Supreme Court Grants Cert in Hamdan Case
The Supreme Court today (November 7) granted certiorari in the case of former driver for Osama bin Laden, Salim Ahmed Hamdan, a yemeni native. Tamdan challenges the constitutionality of President Bush’s military tribunals. The case could be the most important test so far of the President’s power to detain and prosecute suspected terrorists captured and held overseas by the American military. President Bush set up the special military commissions two months after the September 11, 2001 attacks. The tribunals have not yet begun, pending the outcome of the high court case.
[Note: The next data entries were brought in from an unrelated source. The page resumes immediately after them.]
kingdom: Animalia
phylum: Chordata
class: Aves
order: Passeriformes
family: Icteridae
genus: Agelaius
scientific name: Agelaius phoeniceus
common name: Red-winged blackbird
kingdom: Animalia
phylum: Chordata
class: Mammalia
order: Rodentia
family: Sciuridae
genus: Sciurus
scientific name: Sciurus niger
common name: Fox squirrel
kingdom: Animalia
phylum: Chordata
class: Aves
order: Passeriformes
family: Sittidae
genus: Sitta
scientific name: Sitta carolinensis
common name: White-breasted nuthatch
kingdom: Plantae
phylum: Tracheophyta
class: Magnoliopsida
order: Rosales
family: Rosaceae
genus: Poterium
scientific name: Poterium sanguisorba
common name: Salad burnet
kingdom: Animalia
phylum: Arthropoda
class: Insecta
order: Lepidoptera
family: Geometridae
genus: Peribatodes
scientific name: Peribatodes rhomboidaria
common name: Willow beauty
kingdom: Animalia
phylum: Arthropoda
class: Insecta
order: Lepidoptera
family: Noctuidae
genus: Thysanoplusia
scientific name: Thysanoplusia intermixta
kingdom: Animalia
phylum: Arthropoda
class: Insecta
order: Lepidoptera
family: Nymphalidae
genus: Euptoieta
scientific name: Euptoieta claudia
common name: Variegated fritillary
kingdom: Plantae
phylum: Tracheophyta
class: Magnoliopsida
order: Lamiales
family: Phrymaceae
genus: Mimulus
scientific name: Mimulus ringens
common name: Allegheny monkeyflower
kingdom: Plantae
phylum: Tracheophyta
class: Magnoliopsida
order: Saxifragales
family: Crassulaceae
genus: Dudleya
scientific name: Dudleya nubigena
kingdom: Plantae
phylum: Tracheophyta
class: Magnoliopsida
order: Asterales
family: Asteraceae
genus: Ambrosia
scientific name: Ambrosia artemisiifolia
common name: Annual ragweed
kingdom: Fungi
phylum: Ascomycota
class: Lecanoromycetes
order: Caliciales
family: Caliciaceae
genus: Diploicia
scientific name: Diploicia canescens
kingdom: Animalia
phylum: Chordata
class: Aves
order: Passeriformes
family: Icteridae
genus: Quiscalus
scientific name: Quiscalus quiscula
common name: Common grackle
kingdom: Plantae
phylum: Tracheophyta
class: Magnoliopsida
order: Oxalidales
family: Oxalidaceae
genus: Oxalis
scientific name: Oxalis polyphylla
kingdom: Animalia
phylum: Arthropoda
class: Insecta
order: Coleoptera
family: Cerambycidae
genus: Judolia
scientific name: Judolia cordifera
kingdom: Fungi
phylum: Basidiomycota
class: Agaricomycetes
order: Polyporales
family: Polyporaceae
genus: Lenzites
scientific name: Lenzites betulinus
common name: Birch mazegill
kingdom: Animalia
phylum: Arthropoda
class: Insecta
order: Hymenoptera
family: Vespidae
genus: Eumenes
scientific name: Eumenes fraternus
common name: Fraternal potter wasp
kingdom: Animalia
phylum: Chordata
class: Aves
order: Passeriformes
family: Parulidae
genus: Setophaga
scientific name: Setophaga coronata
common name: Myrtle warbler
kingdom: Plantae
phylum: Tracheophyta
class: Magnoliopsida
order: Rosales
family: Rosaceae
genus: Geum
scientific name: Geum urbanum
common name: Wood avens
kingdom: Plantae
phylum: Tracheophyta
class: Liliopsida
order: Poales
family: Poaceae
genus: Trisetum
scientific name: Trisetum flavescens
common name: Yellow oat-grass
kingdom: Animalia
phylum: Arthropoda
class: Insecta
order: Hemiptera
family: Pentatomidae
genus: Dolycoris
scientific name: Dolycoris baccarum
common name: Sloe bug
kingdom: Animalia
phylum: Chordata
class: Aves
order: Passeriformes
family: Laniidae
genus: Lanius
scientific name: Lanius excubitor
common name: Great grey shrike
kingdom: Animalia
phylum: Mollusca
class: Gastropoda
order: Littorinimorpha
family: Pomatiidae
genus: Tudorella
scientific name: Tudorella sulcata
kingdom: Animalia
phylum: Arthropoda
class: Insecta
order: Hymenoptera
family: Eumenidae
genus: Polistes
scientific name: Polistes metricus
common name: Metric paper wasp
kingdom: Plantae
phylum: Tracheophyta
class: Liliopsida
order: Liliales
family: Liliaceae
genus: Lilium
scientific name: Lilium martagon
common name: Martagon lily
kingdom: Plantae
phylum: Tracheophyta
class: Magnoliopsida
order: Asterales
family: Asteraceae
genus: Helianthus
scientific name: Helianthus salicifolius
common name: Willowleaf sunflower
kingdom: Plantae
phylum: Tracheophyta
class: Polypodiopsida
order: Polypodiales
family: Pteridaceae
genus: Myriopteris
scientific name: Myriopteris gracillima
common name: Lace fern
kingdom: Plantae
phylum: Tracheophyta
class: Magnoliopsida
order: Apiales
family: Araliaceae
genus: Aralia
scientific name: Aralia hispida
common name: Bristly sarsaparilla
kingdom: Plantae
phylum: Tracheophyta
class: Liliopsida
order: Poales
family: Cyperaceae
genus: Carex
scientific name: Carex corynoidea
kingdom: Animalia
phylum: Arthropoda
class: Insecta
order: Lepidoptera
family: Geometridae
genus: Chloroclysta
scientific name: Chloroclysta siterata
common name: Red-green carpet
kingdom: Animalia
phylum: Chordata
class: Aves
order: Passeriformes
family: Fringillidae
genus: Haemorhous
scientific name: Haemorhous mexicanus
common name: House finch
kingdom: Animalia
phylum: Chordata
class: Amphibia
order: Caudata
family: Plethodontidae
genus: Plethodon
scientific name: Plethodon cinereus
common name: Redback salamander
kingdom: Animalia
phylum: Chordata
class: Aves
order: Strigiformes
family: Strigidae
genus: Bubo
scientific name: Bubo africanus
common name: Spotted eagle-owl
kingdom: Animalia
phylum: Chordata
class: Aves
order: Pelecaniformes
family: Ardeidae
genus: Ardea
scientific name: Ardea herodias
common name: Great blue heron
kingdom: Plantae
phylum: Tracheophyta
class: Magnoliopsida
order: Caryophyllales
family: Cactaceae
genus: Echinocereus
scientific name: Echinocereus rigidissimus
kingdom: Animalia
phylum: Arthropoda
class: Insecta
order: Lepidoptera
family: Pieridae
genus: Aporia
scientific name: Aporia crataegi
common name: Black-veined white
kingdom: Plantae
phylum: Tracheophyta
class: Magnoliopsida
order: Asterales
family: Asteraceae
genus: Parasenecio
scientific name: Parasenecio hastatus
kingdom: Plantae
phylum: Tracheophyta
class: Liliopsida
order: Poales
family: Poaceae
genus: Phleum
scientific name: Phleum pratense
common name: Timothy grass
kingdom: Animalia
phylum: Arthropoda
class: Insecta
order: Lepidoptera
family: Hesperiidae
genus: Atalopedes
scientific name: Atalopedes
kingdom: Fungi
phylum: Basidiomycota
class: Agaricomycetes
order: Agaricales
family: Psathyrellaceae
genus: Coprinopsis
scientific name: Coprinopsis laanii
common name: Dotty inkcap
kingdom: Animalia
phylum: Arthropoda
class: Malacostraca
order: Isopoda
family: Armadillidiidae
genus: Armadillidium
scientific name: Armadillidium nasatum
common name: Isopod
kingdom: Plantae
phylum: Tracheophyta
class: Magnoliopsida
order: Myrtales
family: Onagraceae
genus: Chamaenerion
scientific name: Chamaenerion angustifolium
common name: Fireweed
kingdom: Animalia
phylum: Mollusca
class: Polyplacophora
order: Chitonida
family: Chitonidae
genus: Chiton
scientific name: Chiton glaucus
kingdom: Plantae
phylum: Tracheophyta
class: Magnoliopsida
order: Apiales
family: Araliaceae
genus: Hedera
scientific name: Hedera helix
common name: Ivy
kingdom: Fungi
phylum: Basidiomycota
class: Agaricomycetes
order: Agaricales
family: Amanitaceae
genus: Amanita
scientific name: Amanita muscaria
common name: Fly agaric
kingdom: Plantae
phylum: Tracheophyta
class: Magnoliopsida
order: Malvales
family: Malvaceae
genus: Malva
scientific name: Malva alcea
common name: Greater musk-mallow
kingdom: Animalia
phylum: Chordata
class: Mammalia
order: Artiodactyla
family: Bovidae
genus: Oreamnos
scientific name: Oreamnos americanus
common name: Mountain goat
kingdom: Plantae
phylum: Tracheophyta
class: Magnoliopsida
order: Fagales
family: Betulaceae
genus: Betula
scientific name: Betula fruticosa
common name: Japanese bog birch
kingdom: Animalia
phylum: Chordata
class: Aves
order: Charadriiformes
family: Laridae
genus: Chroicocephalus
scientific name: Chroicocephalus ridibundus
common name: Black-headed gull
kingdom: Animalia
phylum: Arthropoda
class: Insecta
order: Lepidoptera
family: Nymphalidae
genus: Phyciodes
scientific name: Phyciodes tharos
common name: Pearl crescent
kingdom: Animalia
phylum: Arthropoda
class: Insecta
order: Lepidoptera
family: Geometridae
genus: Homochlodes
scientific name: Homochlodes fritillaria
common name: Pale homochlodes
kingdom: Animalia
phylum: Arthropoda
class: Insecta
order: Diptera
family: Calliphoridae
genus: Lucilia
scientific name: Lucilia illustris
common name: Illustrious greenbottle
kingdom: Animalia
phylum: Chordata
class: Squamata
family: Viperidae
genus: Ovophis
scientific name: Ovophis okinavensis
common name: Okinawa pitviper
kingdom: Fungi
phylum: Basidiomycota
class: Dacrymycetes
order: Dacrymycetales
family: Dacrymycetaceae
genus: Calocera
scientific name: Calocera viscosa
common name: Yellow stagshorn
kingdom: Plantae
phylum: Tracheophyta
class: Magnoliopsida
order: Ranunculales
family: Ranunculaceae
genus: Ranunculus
Chief Justice John Roberts did not participate in the decision to grant cert. He was on the D.C. Circuit panel that rejected challenges to the tribunals; the decision in that case was announced a week before Roberts’ initial nomination to the Supreme Court.
Here are the Questions Presented in the cert petition:
1. Whether the military commission established by the President to try petitioner and others similarly situated for alleged war crimes in the “war on terror” is duly authorized under Congress’s Authorization for the Use of Military Force (AUMF), Pub. L. No. 10740, 115 Stat. 224; the Uniform Code of Military Justice (UCMJ); or the inherent powers of the President?
2. Whether petitioner and others similarly situated can obtain judicial enforcement from an Article III court of rights protected under the 1949 Geneva Convention in an action for a writ of habeas corpus challenging the legality of their detention by the Executive branch?
According to Lyle Denniston’s post over at SCOTUSblog, Chief Justice Roberts “told the Senate Judiciary Committee when he was nominated that he would recuse himself from cases in which he had participated as a judge on the D.C. Circuit.” Assuming that Justices Ginsburg, Breyer, Stevens, and Souter would like to reverse the outcome in Hamdan, the recusal of Roberts (a likely vote for the government) makes that outcome more likely.